_JOB_: Please reproduce the text of the records below word for word and line for line, and leave the pictures out of your answer.

◆ ◆ ◆ ◆ ◆ ◆ ◆

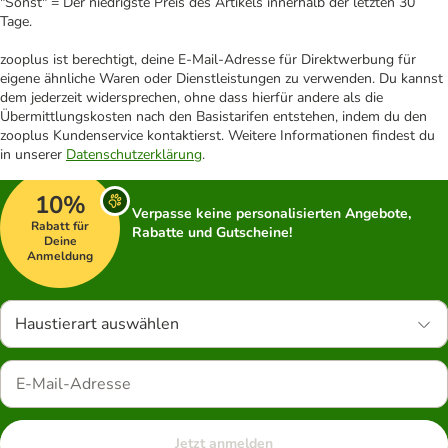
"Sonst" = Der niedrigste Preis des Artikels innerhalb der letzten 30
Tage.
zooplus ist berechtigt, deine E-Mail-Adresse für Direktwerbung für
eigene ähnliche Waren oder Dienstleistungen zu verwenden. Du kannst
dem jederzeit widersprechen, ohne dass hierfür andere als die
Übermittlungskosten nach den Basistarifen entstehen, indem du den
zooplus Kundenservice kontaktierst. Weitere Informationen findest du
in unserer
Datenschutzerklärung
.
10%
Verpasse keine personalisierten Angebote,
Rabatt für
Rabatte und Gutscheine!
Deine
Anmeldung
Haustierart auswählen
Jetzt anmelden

◆ ◆ ◆ ◆ ◆ ◆ ◆

_YOUR SOLUTION_:
"Sonst" = Der niedrigste Preis des Artikels innerhalb der letzten 30
Tage.
zooplus ist berechtigt, deine E-Mail-Adresse für Direktwerbung für
eigene ähnliche Waren oder Dienstleistungen zu verwenden. Du kannst
dem jederzeit widersprechen, ohne dass hierfür andere als die
Übermittlungskosten nach den Basistarifen entstehen, indem du den
zooplus Kundenservice kontaktierst. Weitere Informationen findest du
in unserer
Datenschutzerklärung
.
10%
Verpasse keine personalisierten Angebote,
Rabatt für
Rabatte und Gutscheine!
Deine
Anmeldung
Haustierart auswählen
Jetzt anmelden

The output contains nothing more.